Adventskalender Tag 13

Impuls

Abwarten und… da sitzen

Sitzt du bequem? Suche dir ein lauschiges Plätzchen.

Wo sitzt du denn am liebsten?

Vielleicht im Sessel, in deiner Lieblings-Sofa-Ecke? Auf einem Barhocker in lustiger Runde mit Freunden? Im Liegestuhl am Strand? Neben deinem Sitznachbar in der Schule oder an der Uni?

Vielleicht am Lagerfeuer? Im Sommer beim Zelten oder Grillen mit Freunden um das Feuer sitzen, ein bisschen singen und einfach nur da sein und über Gott und die Welt tratschen. Da scheint die Zeit manchmal still zu stehen…

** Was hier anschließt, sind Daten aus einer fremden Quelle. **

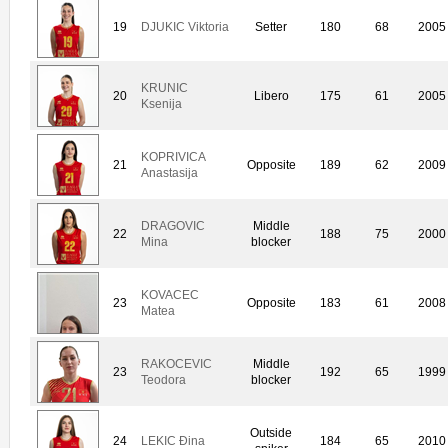
19
DJUKIC Viktoria
Setter
180
68
2005
KRUNIC
20
Libero
175
61
2005
Ksenija
KOPRIVICA
21
Opposite
189
62
2009
Anastasija
DRAGOVIC
Middle
22
188
75
2000
Mina
blocker
KOVACEC
23
Opposite
183
61
2008
Matea
RAKOCEVIC
Middle
23
192
65
1999
Teodora
blocker
Outside
24
LEKIC Ðina
184
65
2010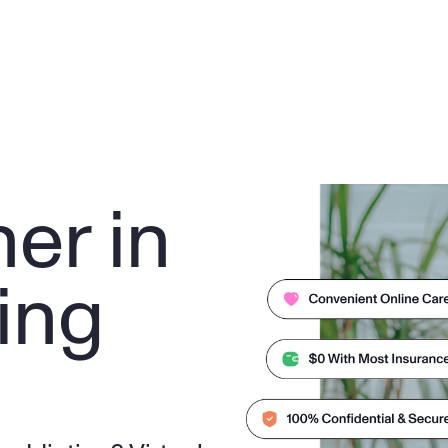
er in 
ng 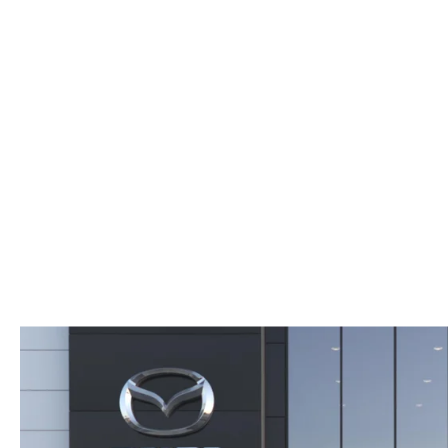
WHY SERVICE HERE
CHECK FOR RECA
CAREERS
ORDER PARTS
MEET OUR STAFF
COMMUNITY OUTREACH
MAZDA HOW-TO GUIDES
MAZDA VEHICLE COMPARISONS
PRIVACY REQUESTS
MAZDA TRIM LEVEL COMPARISONS
MAZDA MODEL RESEARCH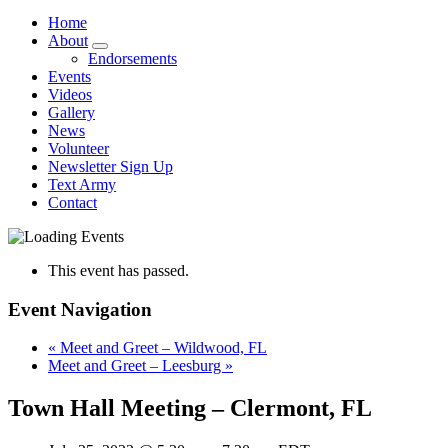
Home
About
Endorsements
Events
Videos
Gallery
News
Volunteer
Newsletter Sign Up
Text Army
Contact
This event has passed.
Event Navigation
«
Meet and Greet – Wildwood, FL
Meet and Greet – Leesburg
»
Town Hall Meeting – Clermont, FL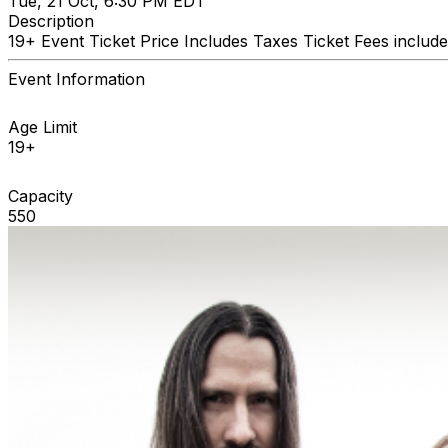
Tue, 21 Oct, 6:30 PM EDT
Description
19+ Event Ticket Price Includes Taxes Ticket Fees include
Event Information
Age Limit
19+
Capacity
550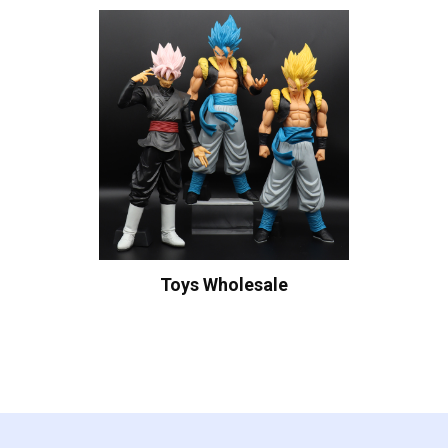
Toys Wholesale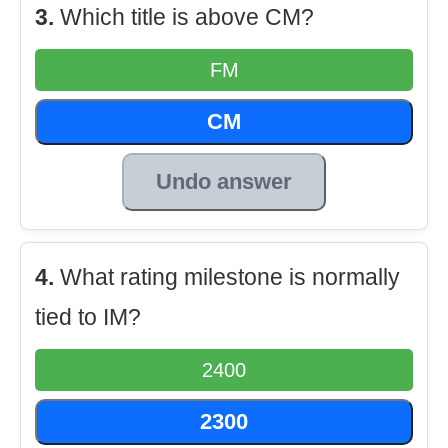
3.
Which title is above CM?
FM
CM
Undo answer
4.
What rating milestone is normally
tied to IM?
2400
2300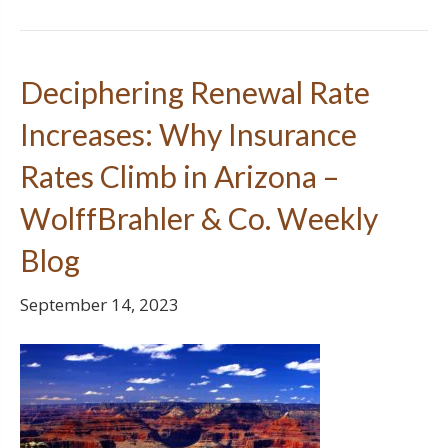
Deciphering Renewal Rate
Increases: Why Insurance
Rates Climb in Arizona –
WolffBrahler & Co. Weekly
Blog
September 14, 2023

Vielleicht im Kino? Es duftet nach Popcorn, du sinkst tief in den bequemen Sitz und bist schon gespannt, wie der Film wird.

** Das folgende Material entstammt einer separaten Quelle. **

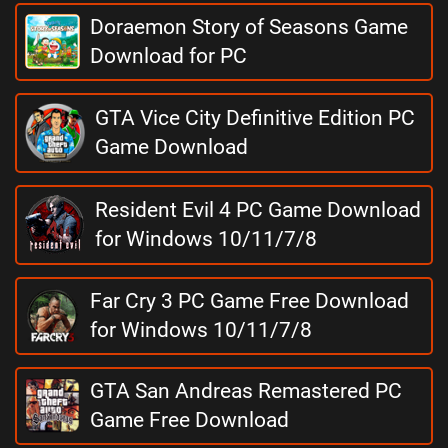
Doraemon Story of Seasons Game
Download for PC
GTA Vice City Definitive Edition PC
Game Download
Resident Evil 4 PC Game Download
for Windows 10/11/7/8
Far Cry 3 PC Game Free Download
for Windows 10/11/7/8
GTA San Andreas Remastered PC
Game Free Download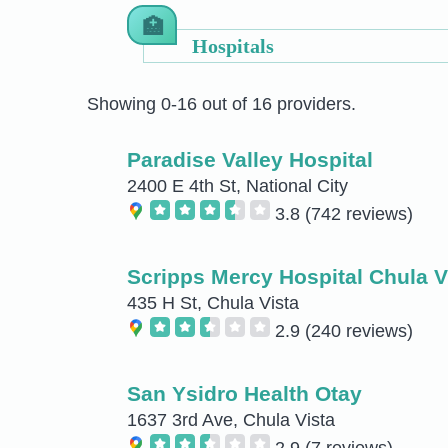
Hospitals
Showing 0-16 out of 16 providers.
Paradise Valley Hospital
2400 E 4th St, National City
3.8
(742 reviews)
Scripps Mercy Hospital Chula V
435 H St, Chula Vista
2.9
(240 reviews)
San Ysidro Health Otay
1637 3rd Ave, Chula Vista
2.9
(7 reviews)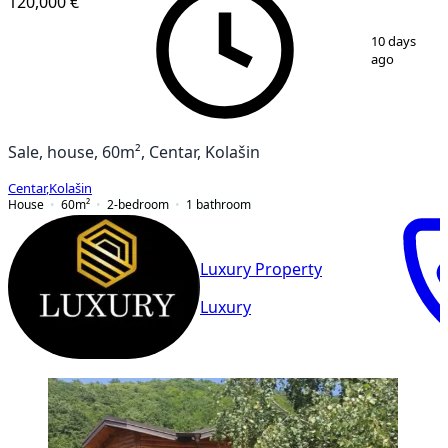
120,000 €
1
/
17
10 days
ago
Sale, house, 60m², Centar, Kolašin
Centar
,
Kolašin
House
60
m²
2-bedroom
1
bathroom
Luxury Property
Luxury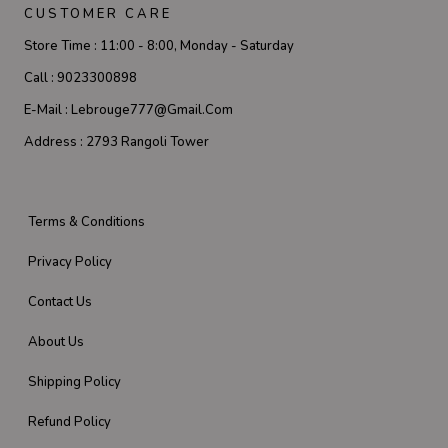
CUSTOMER CARE
Store Time :
11:00 - 8:00, Monday - Saturday
Call :
9023300898
E-Mail :
Lebrouge777@gmail.com
Address :
2793 Rangoli Tower
Terms & Conditions
Privacy Policy
Contact Us
About Us
Shipping Policy
Refund Policy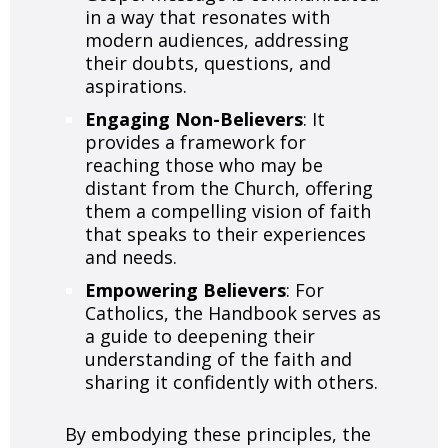
in a way that resonates with
modern audiences, addressing
their doubts, questions, and
aspirations.
Engaging Non-Believers
: It
provides a framework for
reaching those who may be
distant from the Church, offering
them a compelling vision of faith
that speaks to their experiences
and needs.
Empowering Believers
: For
Catholics, the Handbook serves as
a guide to deepening their
understanding of the faith and
sharing it confidently with others.
By embodying these principles, the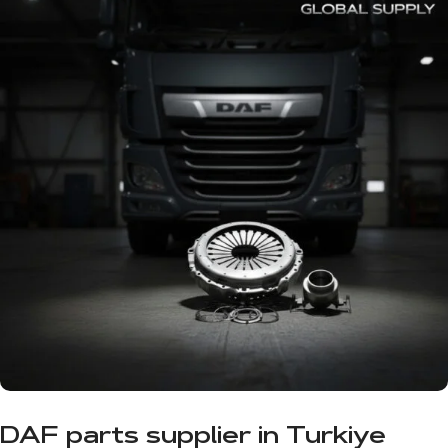
DAF parts supplier in Turkiye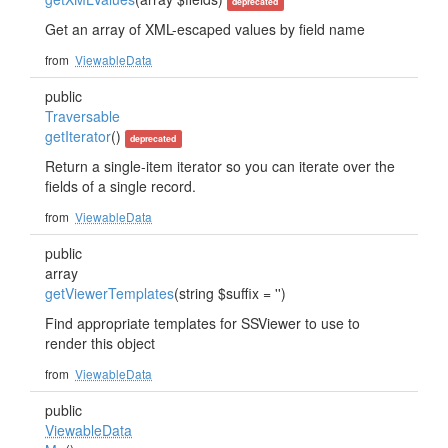
deprecated
Get an array of XML-escaped values by field name
from
ViewableData
public
Traversable
getIterator
()
deprecated
Return a single-item iterator so you can iterate over the
fields of a single record.
from
ViewableData
public
array
getViewerTemplates
(string $suffix = '')
Find appropriate templates for SSViewer to use to
render this object
from
ViewableData
public
ViewableData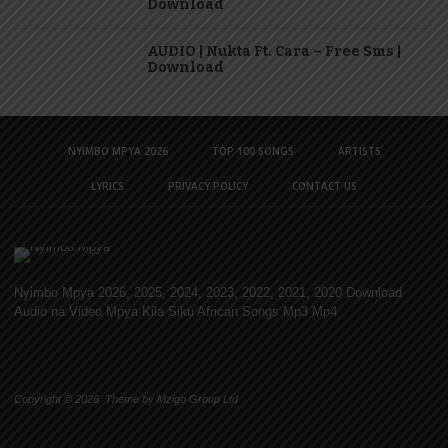
Download
AUDIO | Nukta Ft. Cara – Free Sms |
Download
NYIMBO MPYA 2026
TOP 100 SONGS
ARTISTS
LYRICS
PRIVACY POLICY
CONTACT US
Nyimbo Mpya 2026, 2025, 2024, 2023, 2022, 2021, 2020 Download
Audio na Video Mpya Kila Siku African Songs Mp3 Mp4
Copyright © 2026. Theme by Mzigo Group Ltd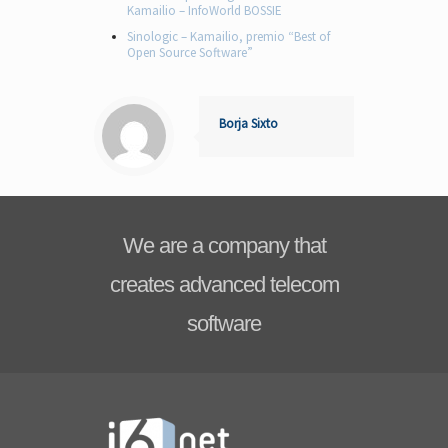
Kamailio – InfoWorld BOSSIE
Sinologic – Kamailio, premio “Best of
Open Source Software”
Borja Sixto
We are a company that
creates advanced telecom
software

Vielleicht im Café? Nach einer Radtour wartest du auf eine leckere heiße Schokolade oder einen Latte und dass du es dir gut gehen lassen kannst.

Vielleicht auf einer Bank inmitten der Natur? Oft gibt es am Wegrand Sitzbänke und Tischgruppen. Sie laden dazu ein, den Weg zu unterbrechen, eine Pause zu machen und sich einfach mal hinzusetzen.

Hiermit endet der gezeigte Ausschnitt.